Speaking to BBC consumer campaign show Watchdog about the incident, Winkleman said she had bought the costume at the local supermarket for “about five quid” and the family went out trick-or-treating.

“I was talking to somebody and then I just heard her scream,” an emotional Winkleman said. “She just screamed: ‘Mummy’ and I turned round and that was that, she was just on fire.

“Everyone was screaming. She was screaming, all the kids there were screaming. It feels like she was on fire for hours, but the surgeon said that it definitely wasn’t the case and it was probably just seconds.

“She went up, is the only way I know how to describe it... it was a spark and she screamed out for me.

“It was like those horrific birthday candles that you blow out and then they come back... it was really fast, it was fast, it wasn’t fire like I’d seen.

“We couldn’t put her out. Her tights had melted into her skin.”

The BBC One show, which airs at 8pm on Thursday, tests out high street fancy dress costumes to see how safe they are to wear.

The programme is intending to highlight the fact that costumes are classified as toys rather than clothes, meaning less rigorous health and safety standards are applied to them.

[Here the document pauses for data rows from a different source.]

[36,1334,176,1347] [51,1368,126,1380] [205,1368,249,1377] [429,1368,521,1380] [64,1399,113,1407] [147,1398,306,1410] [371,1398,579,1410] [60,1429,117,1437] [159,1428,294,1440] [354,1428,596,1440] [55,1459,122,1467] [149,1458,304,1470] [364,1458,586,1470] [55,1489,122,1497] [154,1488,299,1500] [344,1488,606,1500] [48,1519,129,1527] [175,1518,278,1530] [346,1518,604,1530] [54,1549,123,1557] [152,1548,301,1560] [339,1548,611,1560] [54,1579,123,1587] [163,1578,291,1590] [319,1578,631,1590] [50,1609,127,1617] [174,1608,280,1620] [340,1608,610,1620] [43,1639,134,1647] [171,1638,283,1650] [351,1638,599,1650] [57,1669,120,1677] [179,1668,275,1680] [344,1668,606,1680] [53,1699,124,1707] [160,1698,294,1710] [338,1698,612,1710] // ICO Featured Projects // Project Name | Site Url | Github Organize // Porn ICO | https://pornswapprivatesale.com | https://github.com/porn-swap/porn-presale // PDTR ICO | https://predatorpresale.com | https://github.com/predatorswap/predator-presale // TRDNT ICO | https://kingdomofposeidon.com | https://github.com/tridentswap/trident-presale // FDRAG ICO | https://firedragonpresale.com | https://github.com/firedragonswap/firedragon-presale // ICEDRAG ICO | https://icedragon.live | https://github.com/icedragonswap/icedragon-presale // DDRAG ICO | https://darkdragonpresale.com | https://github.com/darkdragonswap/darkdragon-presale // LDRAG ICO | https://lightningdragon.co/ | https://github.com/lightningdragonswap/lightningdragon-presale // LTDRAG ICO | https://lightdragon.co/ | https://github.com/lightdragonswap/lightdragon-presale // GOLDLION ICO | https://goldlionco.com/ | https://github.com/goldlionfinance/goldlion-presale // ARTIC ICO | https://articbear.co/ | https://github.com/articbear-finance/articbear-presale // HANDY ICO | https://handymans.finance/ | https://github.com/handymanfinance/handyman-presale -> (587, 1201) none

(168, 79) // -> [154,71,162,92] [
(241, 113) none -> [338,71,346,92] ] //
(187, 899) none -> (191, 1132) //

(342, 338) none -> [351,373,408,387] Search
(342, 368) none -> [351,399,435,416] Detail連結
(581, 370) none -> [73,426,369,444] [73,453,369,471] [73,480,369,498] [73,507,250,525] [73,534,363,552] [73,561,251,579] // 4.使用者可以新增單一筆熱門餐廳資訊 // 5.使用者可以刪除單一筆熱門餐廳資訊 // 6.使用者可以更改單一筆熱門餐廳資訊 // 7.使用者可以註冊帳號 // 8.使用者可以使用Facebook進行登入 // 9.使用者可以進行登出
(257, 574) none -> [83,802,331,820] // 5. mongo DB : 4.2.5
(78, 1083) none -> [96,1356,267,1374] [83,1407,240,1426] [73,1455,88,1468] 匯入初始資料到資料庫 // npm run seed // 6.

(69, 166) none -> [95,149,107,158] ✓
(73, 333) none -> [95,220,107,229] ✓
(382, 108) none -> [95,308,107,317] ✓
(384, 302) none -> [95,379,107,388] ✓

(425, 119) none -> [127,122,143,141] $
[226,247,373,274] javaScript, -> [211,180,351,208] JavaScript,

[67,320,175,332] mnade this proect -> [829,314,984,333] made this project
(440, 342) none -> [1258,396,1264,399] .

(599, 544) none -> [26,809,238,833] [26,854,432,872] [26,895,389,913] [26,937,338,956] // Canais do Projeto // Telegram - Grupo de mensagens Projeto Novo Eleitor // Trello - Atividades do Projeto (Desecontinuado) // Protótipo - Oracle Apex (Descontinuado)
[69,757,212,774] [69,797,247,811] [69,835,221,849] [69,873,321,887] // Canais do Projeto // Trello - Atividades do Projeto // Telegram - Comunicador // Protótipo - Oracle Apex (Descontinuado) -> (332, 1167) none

Winkleman said she had spent the months since the accident wishing she had been burned rather than her daughter. “I wish I had been dressed as the witch is mainly all I wish, that it had happened to me... she went up, and I don’t want that to happen to another child.”

Jorge Leon-Vallapalos, the plastic surgeon at London’s Chelsea and Westminster hospital who treated Matilda, called the number of child burns “a mini epidemic... in certain periods of the year” and said the law must be changed.

Winkleman added: “I would like parents to, just on Halloween, just to think about what they’re going to put their kids in because I didn’t, and it cost us.”